The creation of a model or representation (or network or theory or whatever) that will be tested against experience (or reality, or a run computer simulations, or whatever) is a representationalist theory which assumes a distinction between the model and whatever would act as evidence for that model (and, often, a set of methodologies and principles, such as 'logic' and 'language', for constructing that model).
But the network theory I've described, if taken seriously, entails the following:
- the network is self-organizing; we do not 'create' sets of connections, these result naturally from input and from the characteristics of the entities and connections
- the network does not 'represent' some external reality; 'evidence' and 'conclusion' are one and the same; the network itself is both the perceptual device and the inferring device
- learning isn't about creating, it's about becoming
Someone recently said to me, "well that makes you a radical constructivist". Perhaps. But now the meaning of 'constructivist' has ceased to be anything that would be recognized by most constructivists. This is an outcome that could be predicted by my own theory, but not by most others.
10. What are the main implications or lessons of your research for the future development of work in this specific sub-field? Are there any wider implications for other parts of the discipline? Do you have 'next step' or follow-on research projects in mind?
I have several things in mind, though life may be too short for all of them:
- I want to continue to develop in technology an instantiation of the concepts I describe in theory (understanding that there's no theory, etc., etc.). This is the basis for my work in MOOCs and my current work in personal learning environments, as instantiated in the LPSS Program. I want to see the various ways in which a learning network can grow and develop and help real people address real needs and make their lives better.

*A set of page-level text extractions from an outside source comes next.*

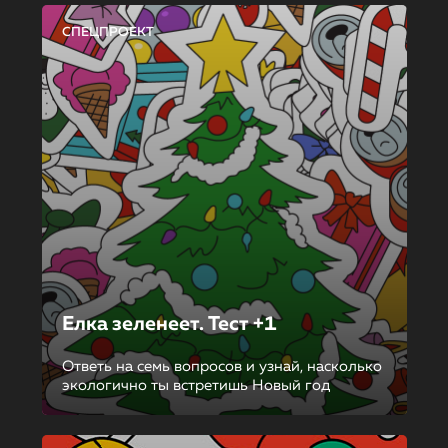
СПЕЦПРОЕКТ
Елка зеленеет. Тест +1
Ответь на семь вопросов и узнай, насколько
экологично ты встретишь Новый год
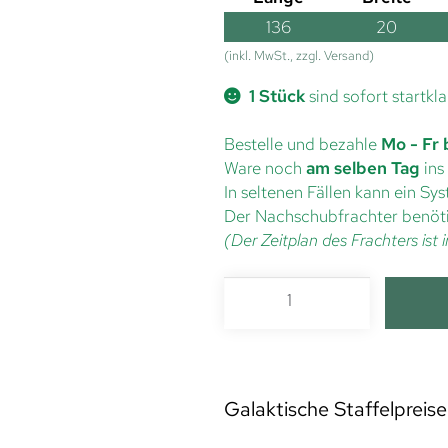
136
20
(inkl. MwSt., zzgl. Versand)
1 Stück
sind sofort startkla
Bestelle und bezahle
Mo - Fr 
Ware noch
am selben Tag
ins
In seltenen Fällen kann ein S
Der Nachschubfrachter benöti
(Der Zeitplan des Frachters is
Galaktische Staffelpreise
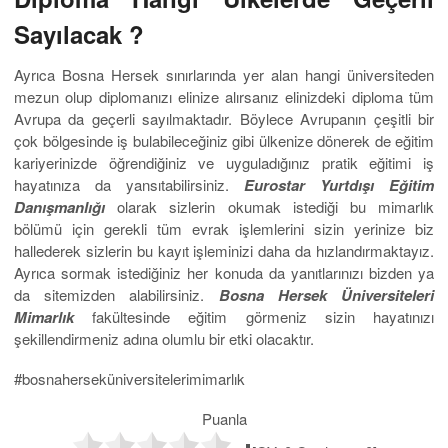
Sayılacak ?
Ayrıca Bosna Hersek sınırlarında yer alan hangi üniversiteden
mezun olup diplomanızı elinize alırsanız elinizdeki diploma tüm
Avrupa da geçerli sayılmaktadır. Böylece Avrupanın çeşitli bir
çok bölgesinde iş bulabileceğiniz gibi ülkenize dönerek de eğitim
kariyerinizde öğrendiğiniz ve uyguladığınız pratik eğitimi iş
hayatınıza da yansıtabilirsiniz.
Eurostar Yurtdışı Eğitim
Danışmanlığı
olarak sizlerin okumak istediği bu mimarlık
bölümü için gerekli tüm evrak işlemlerini sizin yerinize biz
hallederek sizlerin bu kayıt işleminizi daha da hızlandırmaktayız.
Ayrıca sormak istediğiniz her konuda da yanıtlarınızı bizden ya
da sitemizden alabilirsiniz.
Bosna Hersek Üniversiteleri
Mimarlık
fakültesinde eğitim görmeniz sizin hayatınızı
şekillendirmeniz adına olumlu bir etki olacaktır.
#bosnaherseküniversitelerimimarlık
Puanla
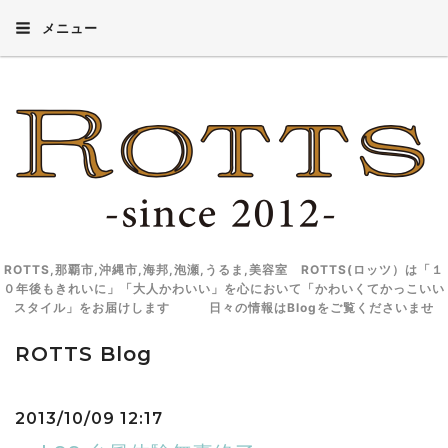
メニュー
ROTTS,那覇市,沖縄市,海邦,泡瀬,うるま,美容室 ROTTS(ロッツ）は「１
０年後もきれいに」「大人かわいい」を心において「かわいくてかっこいい
スタイル」をお届けします 日々の情報はBlogをご覧くださいませ
ROTTS Blog
2013/10/09 12:17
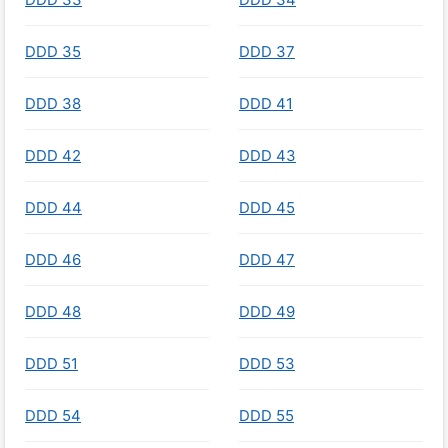
DDD 35
DDD 37
DDD 38
DDD 41
DDD 42
DDD 43
DDD 44
DDD 45
DDD 46
DDD 47
DDD 48
DDD 49
DDD 51
DDD 53
DDD 54
DDD 55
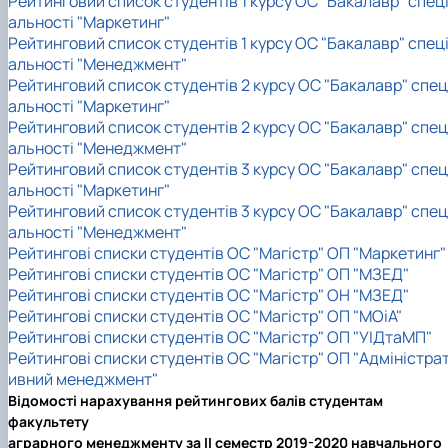
Рейтинговий список студентів 1 курсу ОС "Бакалавр" спец
альності "Маркетинг"
Рейтинговий список студентів 1 курсу ОС "Бакалавр" спец
альності "Менеджмент"
Рейтинговий список студентів 2 курсу ОС "Бакалавр" спец
альності "Маркетинг"
Рейтинговий список студентів 2 курсу ОС "Бакалавр" спец
альності "Менеджмент"
Рейтинговий список студентів 3 курсу ОС "Бакалавр" спец
альності "Маркетинг"
Рейтинговий список студентів 3 курсу ОС "Бакалавр" спец
альності "Менеджмент"
Рейтингові списки студентів ОС "Магістр" ОП "Маркетинг"
Рейтингові списки студентів ОС "Магістр" ОП "МЗЕД"
Рейтингові списки студентів ОС "Магістр" ОН "МЗЕД"
Рейтингові списки студентів ОС "Магістр" ОП "МОіА"
Рейтингові списки студентів ОС "Магістр" ОП "УІДтаМП"
Рейтингові списки студентів ОС "Магістр" ОП "Адміністра
ивний менеджмент"
Відомості нарахування рейтингових балів студентам
факультету
аграрного менеджменту за II семестр 2019-2020 навчального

- I want to draw together the various threads I've described in this post and offer a single coherent statement of connectivism as I see it. Related to this, but probably a separate work, I want to draw out and make clear the elements of 'critical literacy', which I believe constitute the foundations (if you will) of a new post-cognitivist theory of knowledge (the program above has funding but I have no funding for this work, so as a message to society at large, if you ever want to see this, consider some means of funding it).
- I would like to see the principles of self-organizing knowledge applied to wider domains and to society at large, as (shall we say) a new understanding of democracy, one based not on power and control and collaboration and conformity, but one based on autonomy and diversity and cooperation and emergence. Society itself will have to do this; I can but point the way.
That's pretty much it, from an academic and professional perspective. But I also understand that the work is not possible in the confines of my own office working with texts and software. None of what I do today, nor indeed, have ever done, has been separate from the rest of my life and living. Each experience that I have, each society that I see, each new city and each new bike ride adds a nuance and a subtlety to my understanding of the world. It is a beautiful life and my greatest contribution to the future would be, I think, to continue living it.
That's my PhD oral exam. I'd like to say thank you on behalf of the group and ourselves and I hope we've passed the audition.